Configuring Search Space

A default minimal hyperparameter search space has already been defined on the config.yaml file in outermost project directory for the purpose of demo. To find the default search space used in the demo for a search algorithm, try: make help-<algorithm>

Replace <algorithm> with grid, random, hyperband or bohb.

Custom Search Space

Each tunable hyperparameter is listed under HYPERPARAMETERS section in config.yaml. Each hyperparameter has 3 keys distribution, args and grid which can be used to define a custom search space. Here is how to provide values to the keys.

  1. Grid Search Grid search only uses the grid key. It takes a scalar or a list as value. The given value will be used to construct a set of values that a hyperparameter may take.

    An example for scalar value

    embedding_dim:
        grid: 50
    

    An example for proving a list as value

    embedding_dim:
        grid: [50, 100, 200, 300]
    
  2. Random, Hyperband and BOHB Unlike Grid Search, other search algorithms checks the distribution and args key. The distribution key is used to define a distribution over the domain of a hyperparameter for random sampling. Based on the characteristics of the distribution, the arguments ie. args changes. Given below are the list of distributions accepted and their corresponding argument formats.

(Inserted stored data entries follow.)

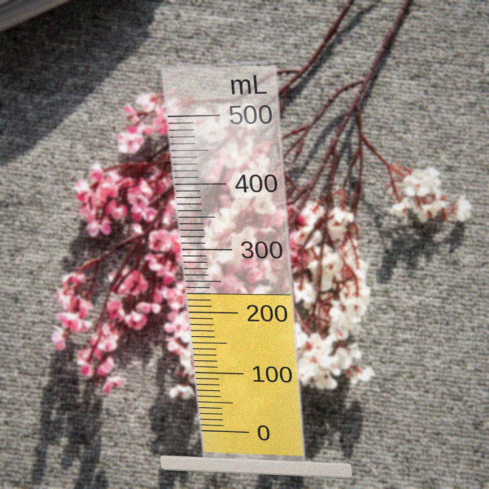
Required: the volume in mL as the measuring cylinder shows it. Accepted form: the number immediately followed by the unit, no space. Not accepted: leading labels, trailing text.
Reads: 230mL
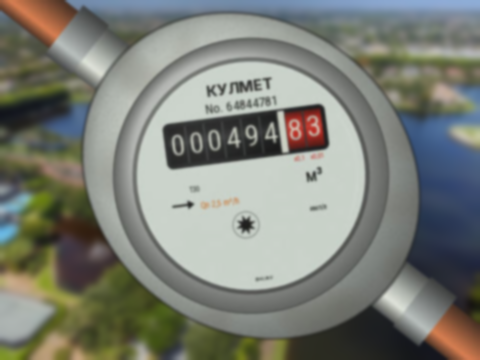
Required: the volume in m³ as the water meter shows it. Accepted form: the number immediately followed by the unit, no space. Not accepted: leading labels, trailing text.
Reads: 494.83m³
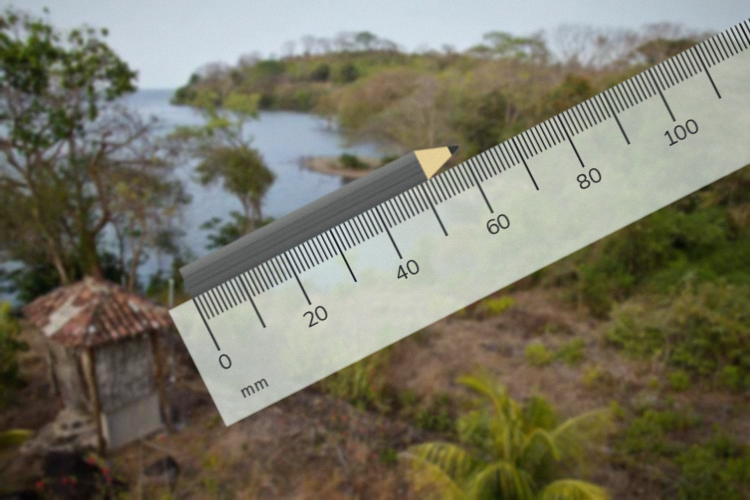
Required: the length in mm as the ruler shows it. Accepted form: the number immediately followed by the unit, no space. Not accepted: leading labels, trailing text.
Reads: 60mm
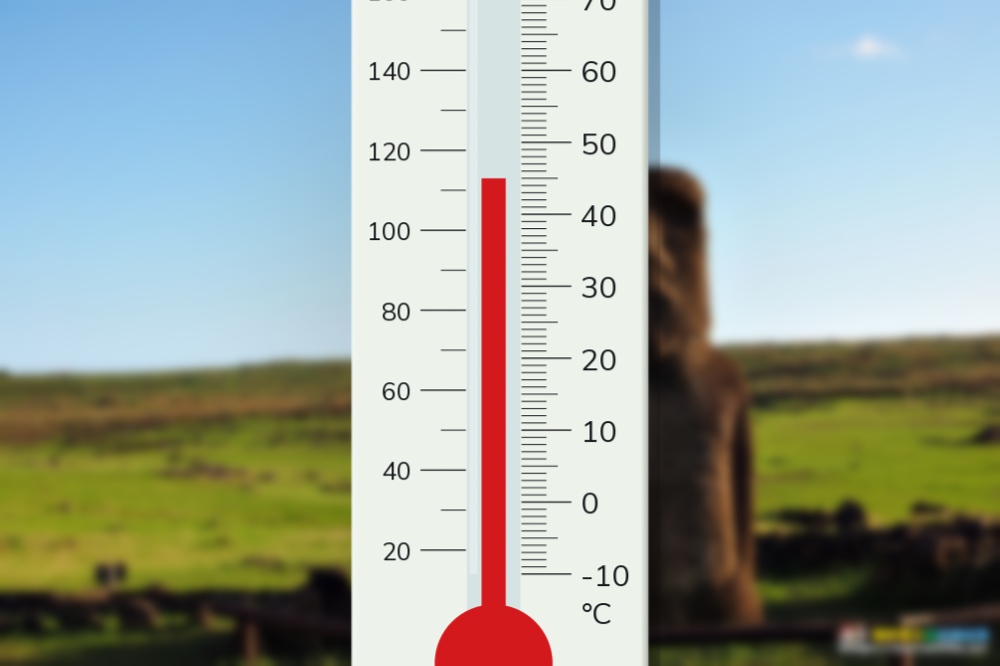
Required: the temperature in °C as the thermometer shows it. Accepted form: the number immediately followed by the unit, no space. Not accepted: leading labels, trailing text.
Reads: 45°C
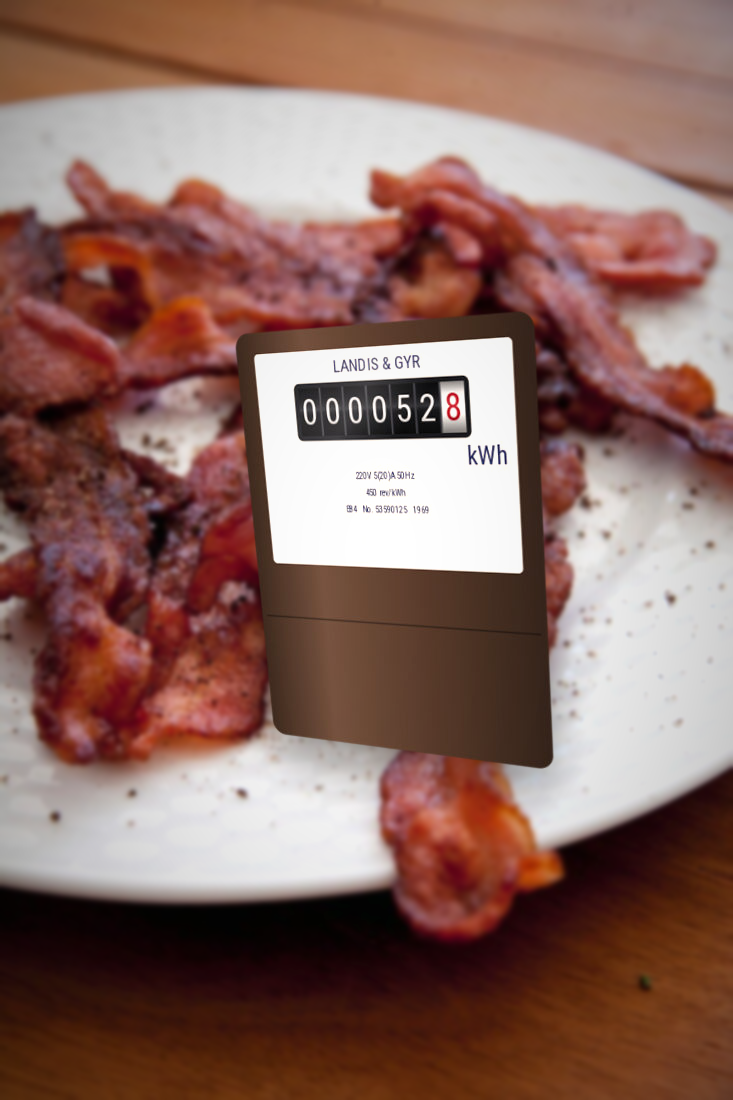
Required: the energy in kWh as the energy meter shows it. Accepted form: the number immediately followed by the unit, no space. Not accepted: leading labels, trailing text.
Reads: 52.8kWh
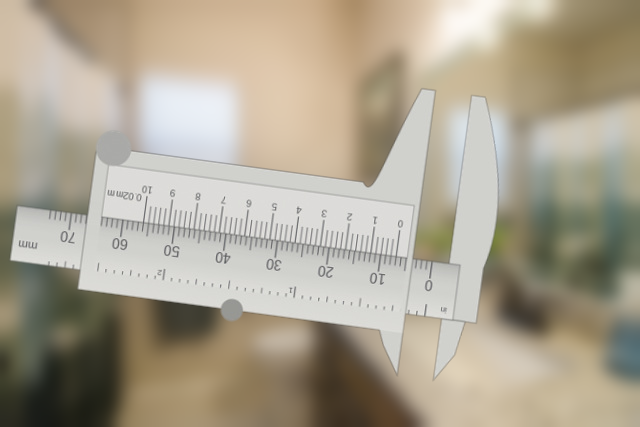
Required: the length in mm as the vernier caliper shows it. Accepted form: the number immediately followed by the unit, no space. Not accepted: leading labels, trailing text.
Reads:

    distribution argument description
    uniform [lower, upper] Sample a float uniformly between lower and upper
    loguniform [lower, upper] Sample a float uniformly between lower and upper, while sampling in log space
    randn [mean, std] Sample a random float from a normal distribution with mean and std
    randint [lower, upper] Sample a integer uniformly between lower (inclusive) and upper (exclusive).
    choice [a, b, [c,[d,...]]] Sample a value uniformly from the specified list of choices
    grid [a, b, [c,[d,...]]] Do a grid search over these values for every random sample of other hyperparameters.
    quniform [lower, upper, increment] Sample a float uniformly between lower and upper, rounding to increments of increment
    qloguniform [lower, upper, increment] Sample a float uniformly between lower and upper, while sampling in log space, rounding to increments of increment
    qrandn [mean, std, increment] Sample a random float from a normal distribution with mean and std, rounding to increments of increment
    qrandint [lower, upper, increment] Sample a integer uniformly between lower (inclusive) and upper (exclusive), rounding to increments of increment

    Argument of any distribution is a list with length of 2 atleast. If a scalar is provided the distribution is ignored and the hyperparameter is simply initialized with the provided scalar. Example for configuring search space looks like,

    learning_rate:
        distribution: loguniform
        args: [0.001, 0.01]
    

Configuring Experiment

Similar to the search space, the experiment settings can also be customized. By default, the number of random sampling, num_samples is set to 5 for the purpose of demo. The metrics collected for every trial are validation 'accuracy' and validation 'loss', but the best configuration is selected using only the validation accuracy.

The maximum number of epochs, max_epoch is set to 2 by default. Random Search will always execute every trial till max_epoch. But Hyperband and BOHB uses its early stopping feature to prune configurations based on performance metrics and resource allocation. The maximum resource per trial is automatically set by the program based on max_epoch.

Configuring Hyperband and BOHB

Hyperband first runs every trial a minimum number of epochs before early stopping, which is set by grace_period. The grace_period by default is set to 1. The rate of downsampling, reduction_factor is set to to 3, ie 1/3rd of trials are stopped at each round of downsampling. Behind the scenes, the actual algorithm used for hyperband search in demo is Asynchronous Hyperband for its better parallelism and masks as a scheduler managing trials based on resources.

For BOHB as well the reduction_factor is set to 3. BOHB doesn't include the feature to incorporate grace_period. This is because BOHB is implemented leveraging standard Hyperband (masking as a resource scheduler) coupled with TPE(a variant of Bayesian Optimization) for sampling.